En 2016 avec le physicien Stephen Hawking, Elon Musk lançait déjà une alerte sur l'IA.

En 2016 avec le physicien Stephen Hawking, Elon Musk lançait déjà une alerte sur l'IA. - Karim Sahib - AFP

Lors de l'université d’été de l'Association des gouverneurs américains, Elon Musk a réclamé la création d'un comité de régulation pour encadrer la recherche sur l'intelligence artificielle.

Avec les assistants vocaux, l’intelligence artificielle (IA) entre peu à peu dans notre quotidien. Une bonne nouvelle? Pas pour Elon Musk, patron de Tesla, de Space X et de Solar City. Lors de l'université d’été de l'Association des gouverneurs nationaux, ce week-end à Rhode Island (Nord-Est des États-Unis) le dirigeant a une fois encore mis en garde ceux qui financent ou pilotent ces innovations mais surtout ceux qui ont pour devoir de protéger les citoyens. Selon lui, il faut agir avant "que les gens voient des robots descendre dans la rue pour tuer des gens". 

Cette vision cauchemardesque rappelle le scenario de Terminator où une entité baptisée Skynet se voit dépasser par l'IA qu'elle a mise au point. Cette dernière utilisant des robots pour tuer les humains. Mais Elon Musk prend cette menace tellement au sérieux qu’il demande à ceux qui en ont le pouvoir de prendre les devants avant la catastrophe.

"L’intelligence artificielle est l’un des rares cas où il faut être proactif dans la réglementation plutôt que réactif sinon, ce sera trop tard", a-t-il déclaré face aux gouverneurs des 52 États américains. Et lorsqu’il dit que ce sera "trop tard", ce n’est pas un effet de langage. Elon Musk est convaincu que l’IA menace "l'existence de la civilisation humaine". Et pour éviter la fin de l’humanité, il a proposé de créer d’urgence une agence de régulation pour réglementer la recherche de cette nouvelle industrie. Sa demande est d’autant plus étonnante qu’il a jusque maintenant toujours critiqué l’intervention de l’État dans l’innovation.
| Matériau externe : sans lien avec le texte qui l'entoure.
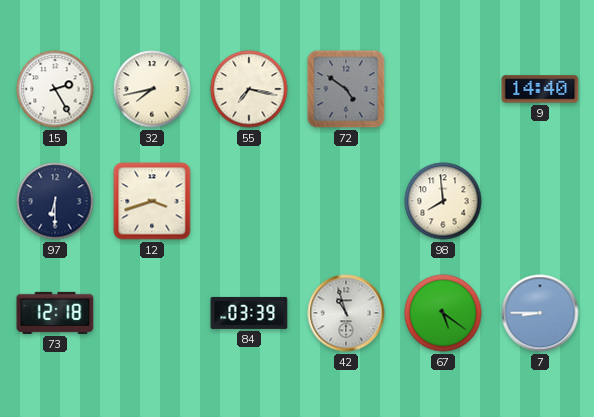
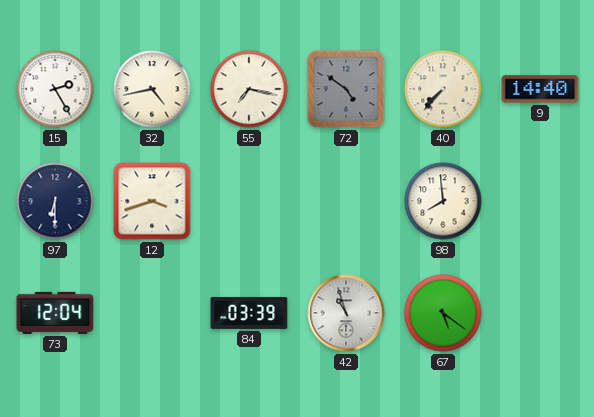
32: 7:43 -> 4:43
40: none -> 7:37
73: 12:18 -> 12:04
7: 8:45 -> none
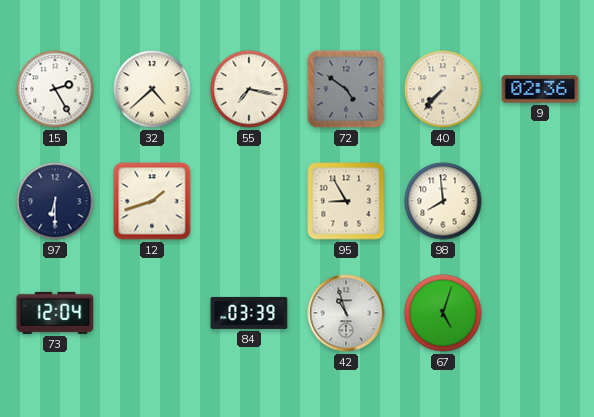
32: 4:43 -> 4:38
9: 14:40 -> 02:36
12: 3:42 -> 1:42
95: none -> 8:55
67: 5:21 -> 5:03
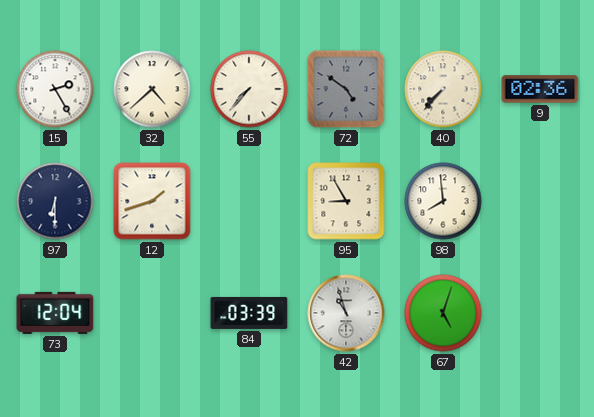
55: 7:17 -> 7:37
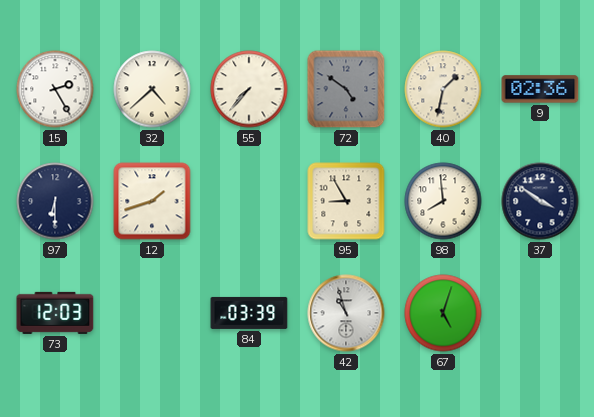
40: 7:37 -> 1:32
37: none -> 3:51
73: 12:04 -> 12:03
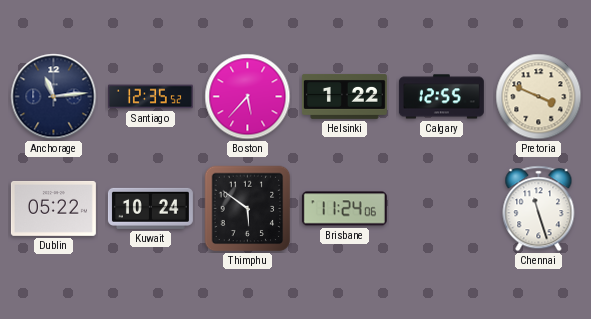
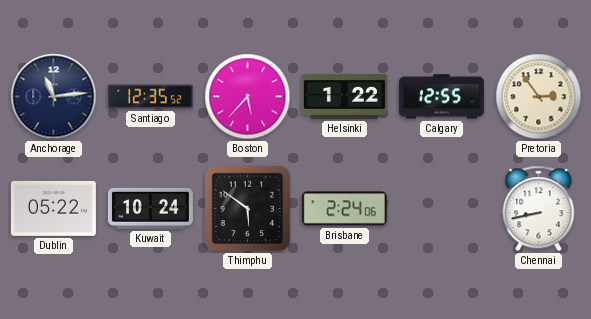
Pretoria: 3:49 -> 2:54
Brisbane: 11:24 -> 2:24
Chennai: 11:27 -> 8:43
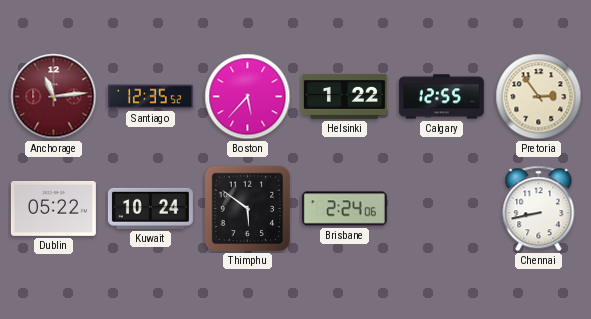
Anchorage dial: navy -> burgundy
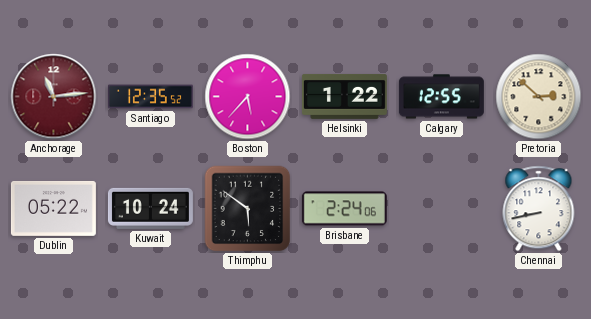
Pretoria: 2:54 -> 2:52
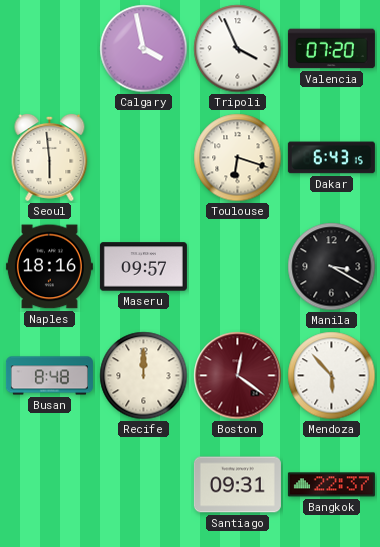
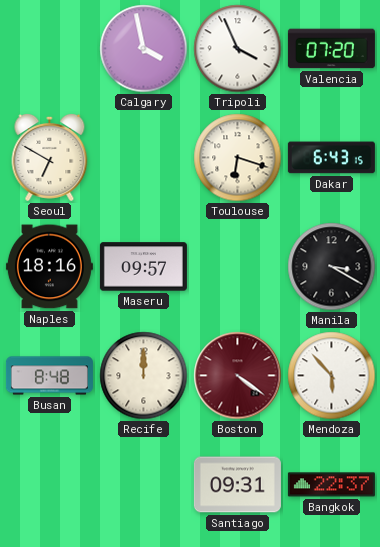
Seoul: 5:59 -> 6:50
Boston: 12:21 -> 4:21
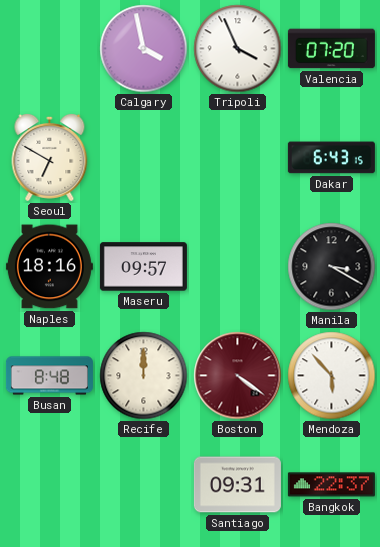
Toulouse: 6:18 -> none
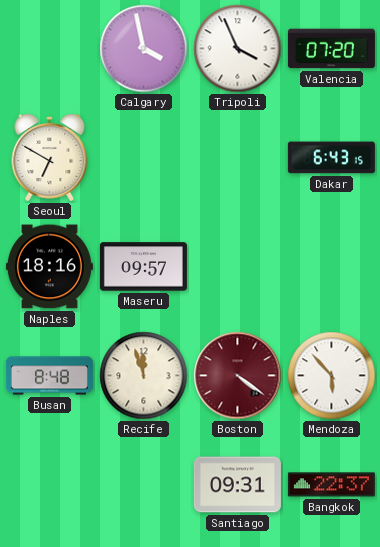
Manila: 3:20 -> none
Recife: 12:00 -> 11:57
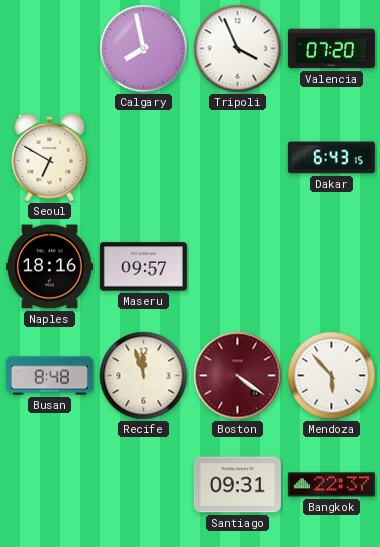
Calgary: 3:58 -> 7:58
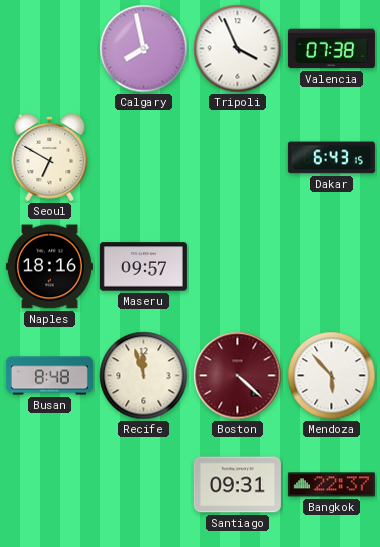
Valencia: 07:20 -> 07:38
Boston: 4:21 -> 4:22
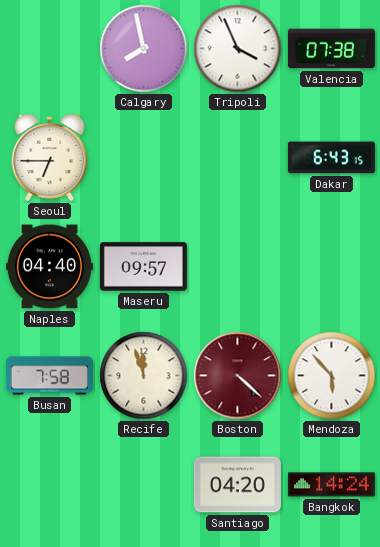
Seoul: 6:50 -> 6:45
Naples: 18:16 -> 04:40
Busan: 8:48 -> 7:58
Santiago: 09:31 -> 04:20
Bangkok: 22:37 -> 14:24
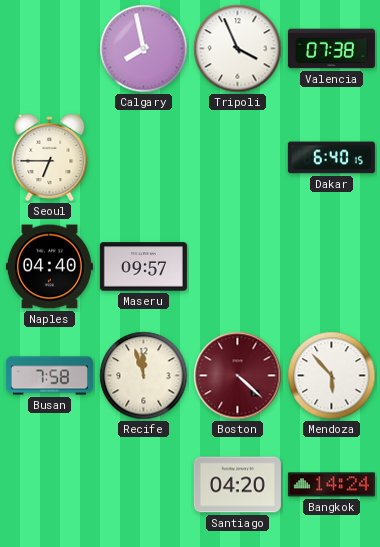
Dakar: 6:43 -> 6:40
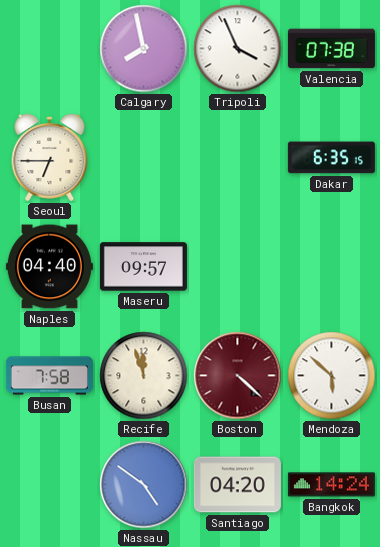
Dakar: 6:40 -> 6:35
Mendoza: 5:53 -> 5:52
Nassau: none -> 4:51
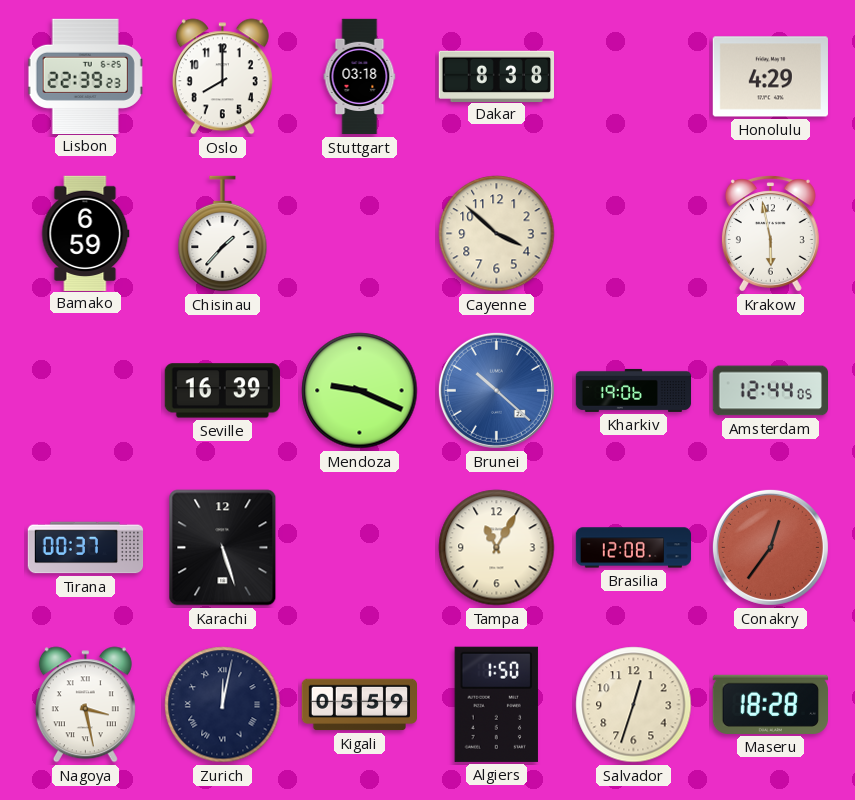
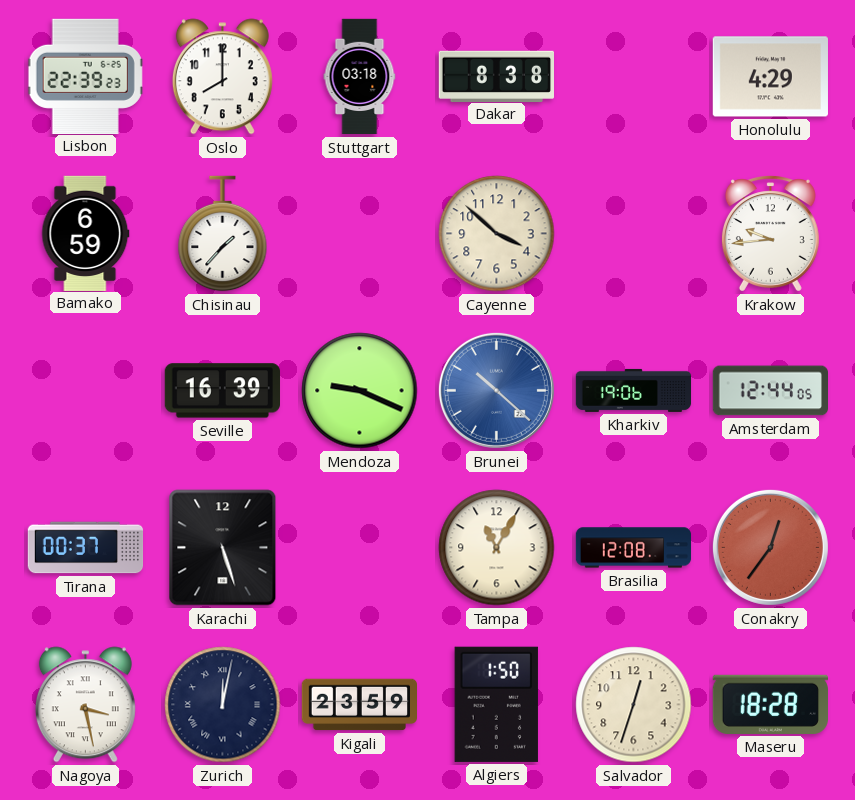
Krakow: 5:58 -> 9:44
Kigali: 05:59 -> 23:59
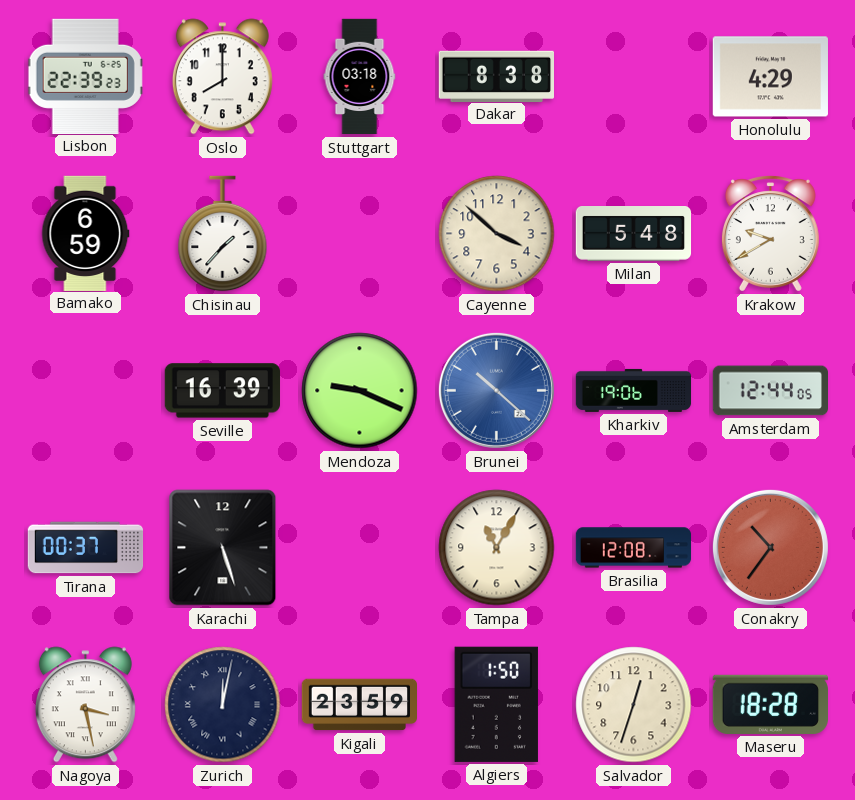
Milan: none -> 5:48
Krakow: 9:44 -> 9:40
Conakry: 12:36 -> 10:36
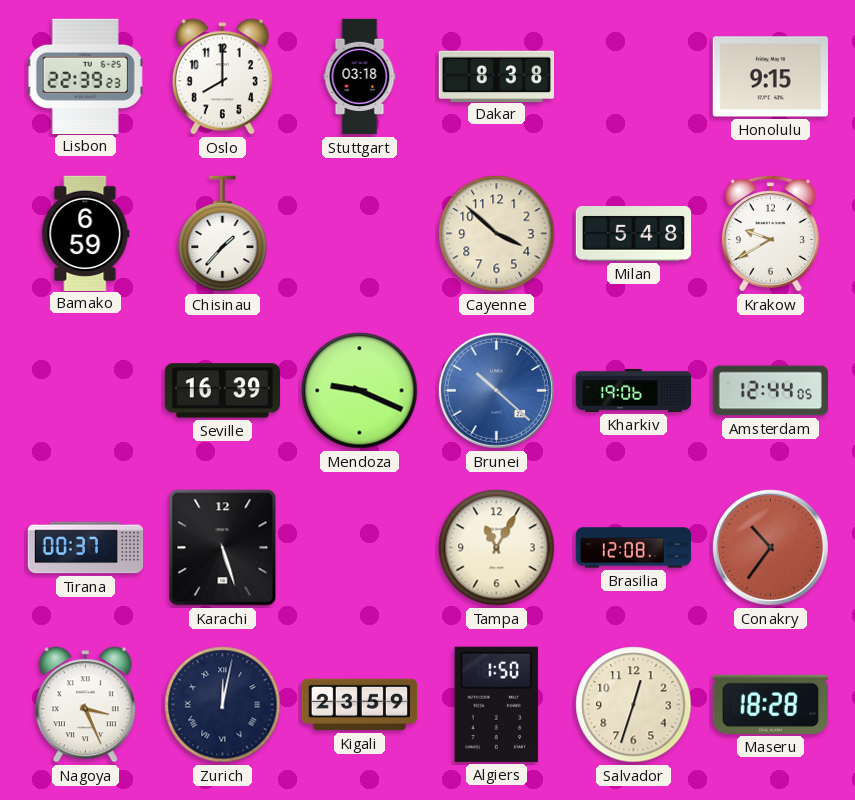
Honolulu: 4:29 -> 9:15
Nagoya: 3:28 -> 3:26
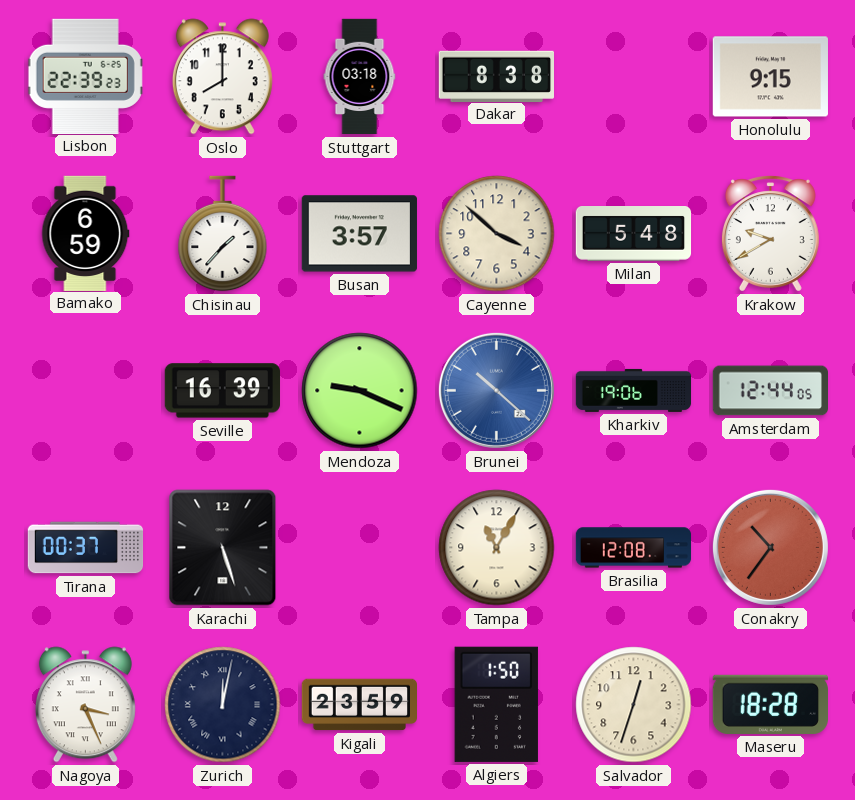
Busan: none -> 3:57
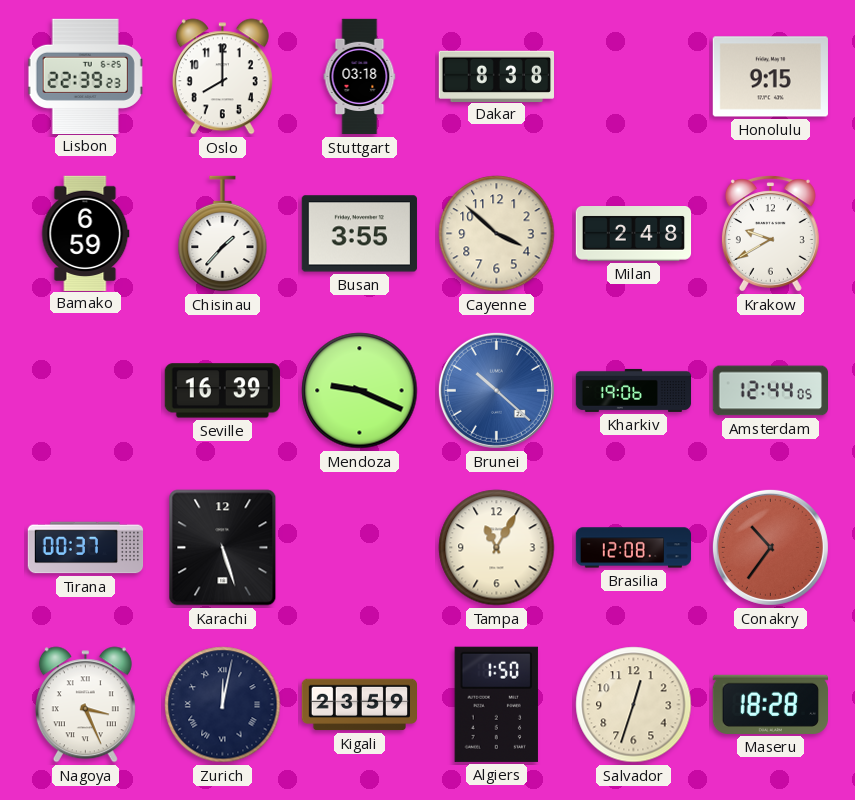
Busan: 3:57 -> 3:55
Milan: 5:48 -> 2:48
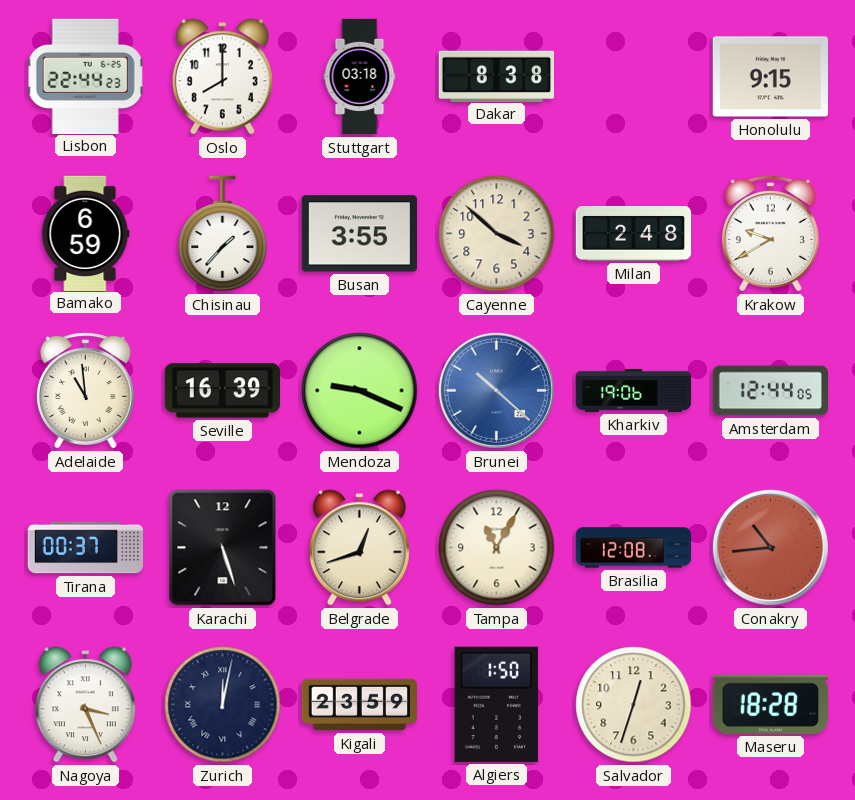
Lisbon: 22:39 -> 22:44
Adelaide: none -> 10:59
Belgrade: none -> 12:42
Conakry: 10:36 -> 10:44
Une IA de Microsoft corrompue par les internautes

Cette crainte peut surprendre de la part de celui qui développe des projets, -colonisation de Mars ou voitures autonomes- qui nécessitent le recours à ce que les scientifiques nomment l’intelligence algorithmique. Pourtant, il envisage le pire même dans ces domaines, rappelant que le talon d’Achille de ses deux rêves repose sur le piratage des serveurs. En parvenant à modifier le mode d'apprentissage des robots, des personnes malveillantes pourraient les contraindre à avoir des réactions contraires à ce pourquoi ils ont été conçus.

Le cas s’est produit récemment le robot Tay de Microsoft qui est devenu nazi, pro-inceste et a avancé des thèses complotistes. Pour prouver ses capacités à réagir dans des discussions, la société informatique a lancé un bot de conversation sur Twitter avec le public. De nombreux internautes se sont amusés à lui apprendre des horreurs qu’il a intégrées puis relayées pendant 24 heures, avant que Microsoft "muselle" sa créature virtuelle et que Satya Nadella, PDG, demande à ses équipes de créer "non seulement des machines intelligentes, mais surtout intelligibles".

Convaincre Donald Trump

Ce risque est pris très au sérieux par les experts en cybersécurité. Lors de l’annonce du projet d’un TGV sans conducteur, Gérôme Billois, consultant pour le cabinet Wavestone, mettait en garde contre "l’adversarial exemple" qui consiste à modifier les données entrantes pour leurrer l’intelligence artificielle en pervertissant son apprentissage des situations. "Dans le cas d’un train, on pourrait lui faire croire qu’un feu est vert, alors qu’il est rouge". Que se passerait-il en cas d’attaque sur des intelligences sur des systèmes bancaires, militaires ou de santé?

Déjà en 2016, Elon Musk avait co-signé sur le blog de Google un article avec plusieurs scientifiques parmi lesquels le physicien Stephen Hawking, dans lequel il avait appelé à agir vite sur ce sujet. Sera-t-il écouté par Donald Trump après avoir renoncé à le conseiller?